Before I begin my talk on what’s at stake in the struggle over Diego Garcia and the whole of Chagos, I'd like to respond to two things Former President Cassam Uteem said.


 The first one is he mentioned how it was difficult to know what exactly is in the contract between the British and the USA. over the Diego Garcia “lease”. This is hardly surprising. Can you imagine a contract between a thief and a receiver of stolen goods? Britain stole Chagos. There’s the thief for you. Britain stole it, and kept it. Then Britain handed it over to the USA for its military base. The USA thus occupies Chagos today as a receiver of stolen goods. There is not a contract between thief and receiver. The French in their laws have a name for this kind of combine: they call it an “association des malfaiteurs”. That is what their contract amounts to: an agreement between bandits.


 The second thing is this. If you read the press here, especially one of the dailies recently, they raise a strange question. They are debating the bizarre issue of whether Mauritius sold Diego Garcia, sold the whole of Chagos, to the British in 1965 or not. They announce with straight faces: “Diego Garcia is already sold. Mauritius got the money. Mauritius even signed a receipt.”  “Chagos was sold way back,” they say, “so how can you get it back?”  What is important in what Cassam Uteem said when he drew attention to a new item of information in the Fernand Mandarin’s book, is that it can help to shut the mouths of those who come up with this nonsensical debate. What kind of a debate is it to discuss whether in 1965, Chagos was sold or not sold, when, in 1963, the British – the colonial power here – was also already the colonial power in Chagos, and the British could already even before 1965 prevent people returning to Chagos from Mauritius – even before negotiations at Lancaster House began. This one fact helps to understand it all. It is not a question of whether Chagos has been sold or not sold. It never has been a question. In 1965 Mauritius was territory of the Queen of England. Chagos, being part of Mauritius, was territory of the same Queen of England. Britain was the territory of the Queen of England, too. So, what exactly was the Queen selling to herself? This debate must be put to rest. People who talk about having “sold Chagos” must be treated with the contempt they deserve. They are acting like a 5th column of the British State, and we must mistrust them accordingly.

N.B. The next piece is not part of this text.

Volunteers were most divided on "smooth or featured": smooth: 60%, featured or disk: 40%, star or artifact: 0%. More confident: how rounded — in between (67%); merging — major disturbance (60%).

 Let’s come to the question as to what is at stake. Alain Ah-Vee, who is presiding, said how LALIT is the only political party that has kept Chagos on the agenda permanently over the past four decades – in our publications, on our website, in conferences we have attend all over the world and in our demonstrations. We have understood its importance. We don’t just bring the subject up from time to time. We don’t just put our views on record. If you visit our website or read our publications, you’ll see that from as early as 1975 - 1976, we were already talking about Chagos and acting on the Chagos issue. LALIT militants have participated in hunger strikes – in Cassis, in La Chausee. We have maintained the issue on the agenda, always.


 Over the past 40 years, we have found that at different times, the stakes were different. There have been different factors that have impacted upon this struggle. We need to understand what is at stake if we want to make the struggle move forwards. If we don’t understand the real stakes, we risk treading water instead of moving forward.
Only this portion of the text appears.